The Pentagon aims to procure a total of 141 F-35s for the U.S. military services, international partner nations, and foreign military sale customers -- with deliveries starting in 2019 through 2020, the statement said.
The money continues production of 91 U.S. aircraft (63 requested by the military, and another 28 thanks to a Congressional plus-up) and "provides the contract vehicle for our International Partners and FMS teammates to obligate their $2.28B in funding within the month of July for their 50 total aircraft," the statement said.
"This first award is for U.S. aircraft, with the second award anticipated later this summer that will provide UCA authorization for the International F-35 Partners and Foreign Military Sales customers," it said.
"We appreciate the actions taken by the JPO to ensure delivery of F-35s to our warfighter customers," Lockheed officials said separately of the LRIP 11 announcement.
DellaVedova said the remaining 17 U.S. aircraft come from previously awarded fiscal 2015 and 2016 aircraft contracts.

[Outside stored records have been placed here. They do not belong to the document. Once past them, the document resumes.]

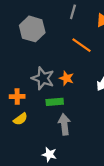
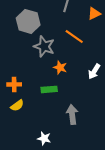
gray star: (43, 78) -> (44, 46), moved
gray arrow: (64, 124) -> (72, 114), moved

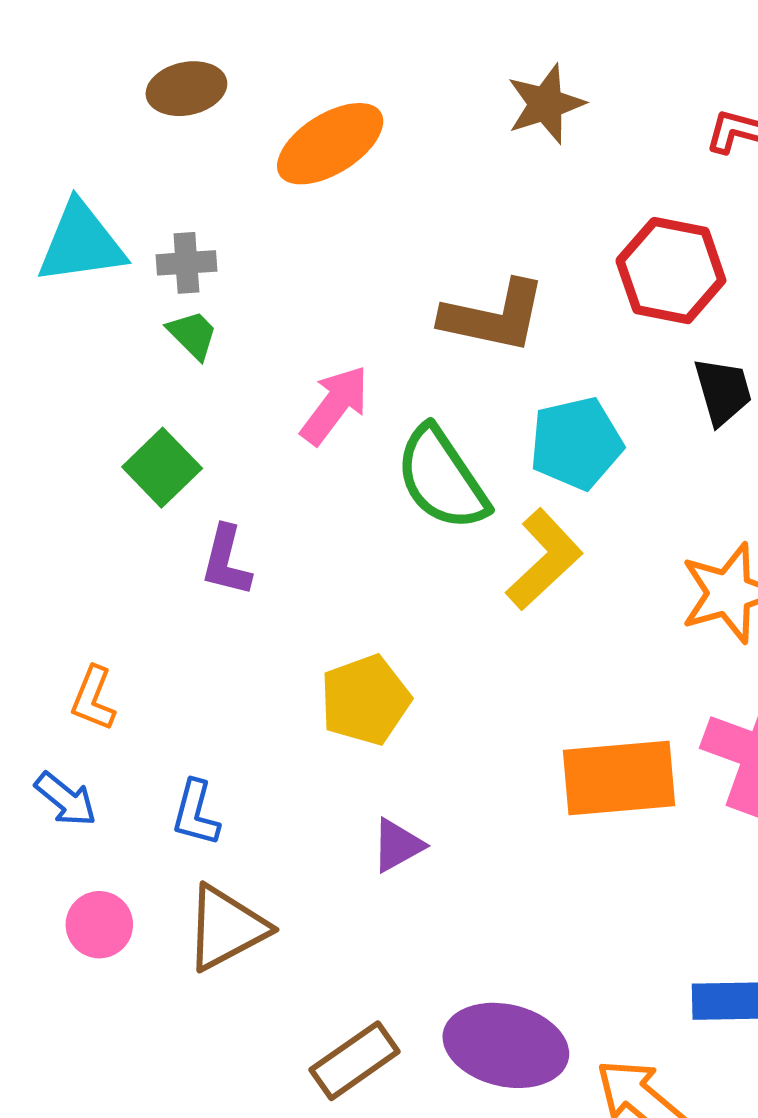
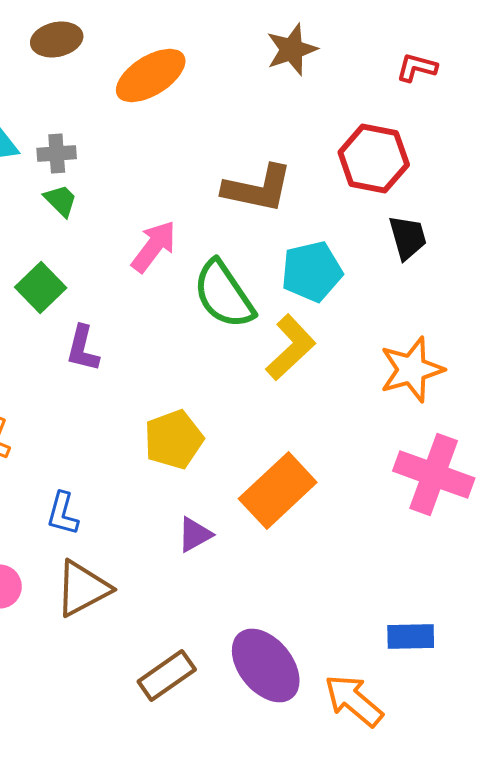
orange rectangle: (619, 778) -> (278, 490), moved, turned -38
purple ellipse: (506, 1045) -> (266, 666), turned 38

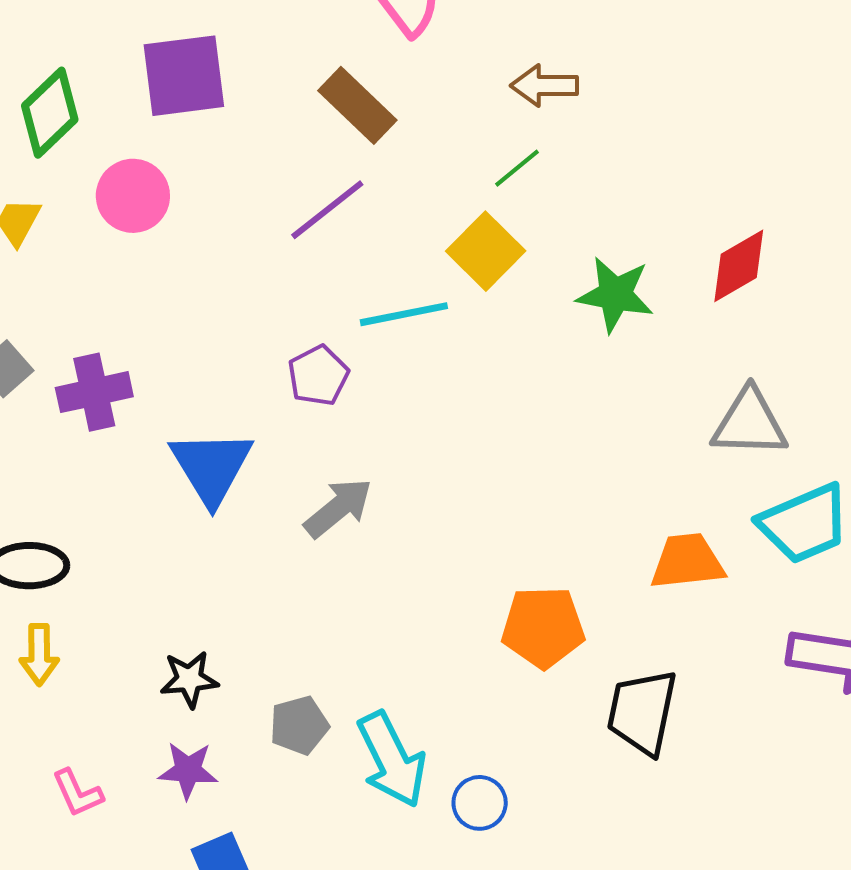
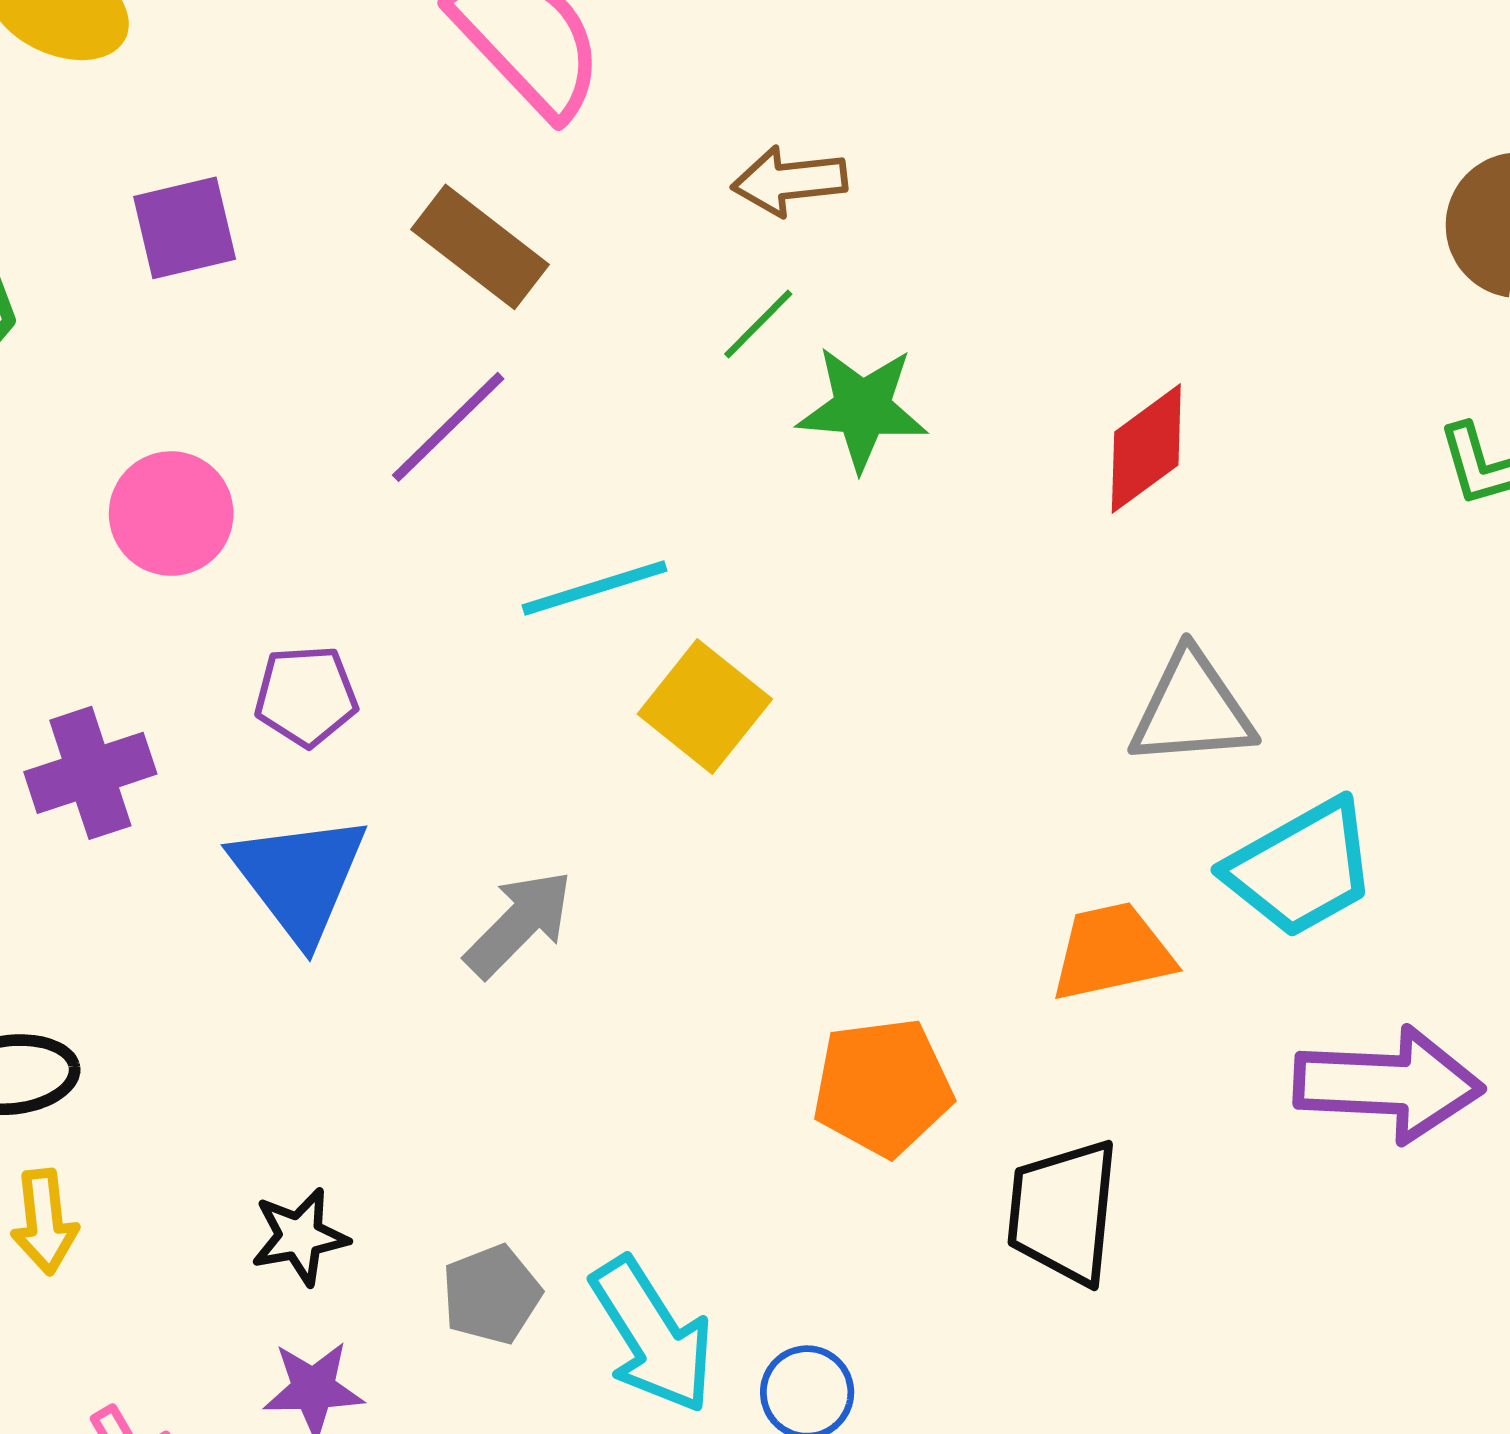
purple square: (184, 76) -> (185, 228), size x0.7
pink circle: (133, 196) -> (171, 514), moved
yellow square: (486, 251) -> (705, 706), moved
green star: (615, 294) -> (862, 408), moved
purple pentagon: (318, 376) -> (306, 696), moved, turned 30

In February, DoD announced an $8.2 billion deal for its LRIP 10 batch of F-35 fighters. That batch cut costs by $728 million from the previous LRIP 9 lot, Defense Department officials said at the time.
Around that time, President Donald Trump said he had been negotiating with Lockheed officials to bring the cost down significantly since he became president-elect.
"I got involved in that about a month ago," he said during a meeting with business leaders at the White House on Jan. 30. "There was no movement, and I was able to get $600 million approximately off those planes."
The LRIP 10 contract will distribute 44 F-35As to the Air Force, 9 F-35Bs to the Marine Corps and 2 F-35Cs to the Navy, with other planes going to the United Kingdom, Norway, Australia, Turkey, Japan, Israel and South Korea, in 2018.
By comparison, the Pentagon in November handed down a unilateral contract action, dubbed LRIP 9, of $6.1 billion for 57 more F-35s after months of negotiations -- a move that disappointed Lockheed officials.
"We didn't agree on this contract, but the government just handed this on us," an industry official close to the 18-month-long negotiated deal told Military.com at the time. "The government needs to recognize what an F-35 really costs for a fair fee."